##### EXERCISE DATA

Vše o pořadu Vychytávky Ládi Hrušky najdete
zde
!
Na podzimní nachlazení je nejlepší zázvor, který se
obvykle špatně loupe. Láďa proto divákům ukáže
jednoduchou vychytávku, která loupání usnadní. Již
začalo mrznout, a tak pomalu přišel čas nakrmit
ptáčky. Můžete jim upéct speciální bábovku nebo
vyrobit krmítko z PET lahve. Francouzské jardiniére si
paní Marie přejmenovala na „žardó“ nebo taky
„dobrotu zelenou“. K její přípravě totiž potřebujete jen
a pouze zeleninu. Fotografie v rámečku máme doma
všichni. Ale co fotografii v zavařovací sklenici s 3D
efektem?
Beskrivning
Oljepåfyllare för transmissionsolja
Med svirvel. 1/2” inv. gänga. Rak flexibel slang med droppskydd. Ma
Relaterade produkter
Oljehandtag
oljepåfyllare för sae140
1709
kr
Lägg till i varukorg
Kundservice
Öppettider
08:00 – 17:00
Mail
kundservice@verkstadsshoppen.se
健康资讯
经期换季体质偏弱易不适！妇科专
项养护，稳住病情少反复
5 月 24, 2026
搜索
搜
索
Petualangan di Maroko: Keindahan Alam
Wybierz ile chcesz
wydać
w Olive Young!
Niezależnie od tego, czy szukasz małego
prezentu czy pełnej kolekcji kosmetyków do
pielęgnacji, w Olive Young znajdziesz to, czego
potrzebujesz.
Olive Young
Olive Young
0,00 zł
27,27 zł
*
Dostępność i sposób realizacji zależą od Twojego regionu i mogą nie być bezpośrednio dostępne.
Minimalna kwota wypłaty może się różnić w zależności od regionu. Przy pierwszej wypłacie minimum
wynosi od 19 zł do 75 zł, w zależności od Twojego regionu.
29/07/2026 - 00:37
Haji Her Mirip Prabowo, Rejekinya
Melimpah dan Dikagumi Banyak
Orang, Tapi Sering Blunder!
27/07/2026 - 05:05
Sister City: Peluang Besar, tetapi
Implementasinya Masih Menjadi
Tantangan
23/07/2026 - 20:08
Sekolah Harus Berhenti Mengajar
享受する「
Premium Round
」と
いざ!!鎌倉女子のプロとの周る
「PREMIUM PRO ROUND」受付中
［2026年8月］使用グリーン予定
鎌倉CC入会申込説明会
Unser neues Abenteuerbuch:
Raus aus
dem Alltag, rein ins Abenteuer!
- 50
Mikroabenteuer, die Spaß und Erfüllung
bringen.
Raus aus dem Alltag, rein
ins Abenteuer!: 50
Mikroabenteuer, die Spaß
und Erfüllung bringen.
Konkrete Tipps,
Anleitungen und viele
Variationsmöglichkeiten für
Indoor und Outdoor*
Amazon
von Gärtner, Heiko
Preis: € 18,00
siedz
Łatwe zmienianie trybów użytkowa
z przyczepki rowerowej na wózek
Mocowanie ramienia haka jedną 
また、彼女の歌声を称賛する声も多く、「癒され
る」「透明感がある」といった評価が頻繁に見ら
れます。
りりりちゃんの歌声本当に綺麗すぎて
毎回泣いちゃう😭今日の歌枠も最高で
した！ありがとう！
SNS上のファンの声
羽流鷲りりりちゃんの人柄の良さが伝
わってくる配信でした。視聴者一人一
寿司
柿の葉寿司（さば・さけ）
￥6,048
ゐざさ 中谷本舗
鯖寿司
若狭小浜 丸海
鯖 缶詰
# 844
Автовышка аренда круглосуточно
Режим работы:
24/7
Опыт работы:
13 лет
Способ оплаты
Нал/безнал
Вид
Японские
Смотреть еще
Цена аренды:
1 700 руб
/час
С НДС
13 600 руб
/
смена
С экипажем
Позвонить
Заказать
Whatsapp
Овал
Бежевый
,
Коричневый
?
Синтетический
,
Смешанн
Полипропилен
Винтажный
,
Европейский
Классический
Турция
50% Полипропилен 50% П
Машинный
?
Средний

##########

BRIEF
Give back, verbatim, the lines from the top of the entries above through the line containing "začalo mrznout, a".

SOLUTION FOR THIS EXERCISE
Vše o pořadu Vychytávky Ládi Hrušky najdete
zde
!
Na podzimní nachlazení je nejlepší zázvor, který se
obvykle špatně loupe. Láďa proto divákům ukáže
jednoduchou vychytávku, která loupání usnadní. Již
začalo mrznout, a tak pomalu přišel čas nakrmit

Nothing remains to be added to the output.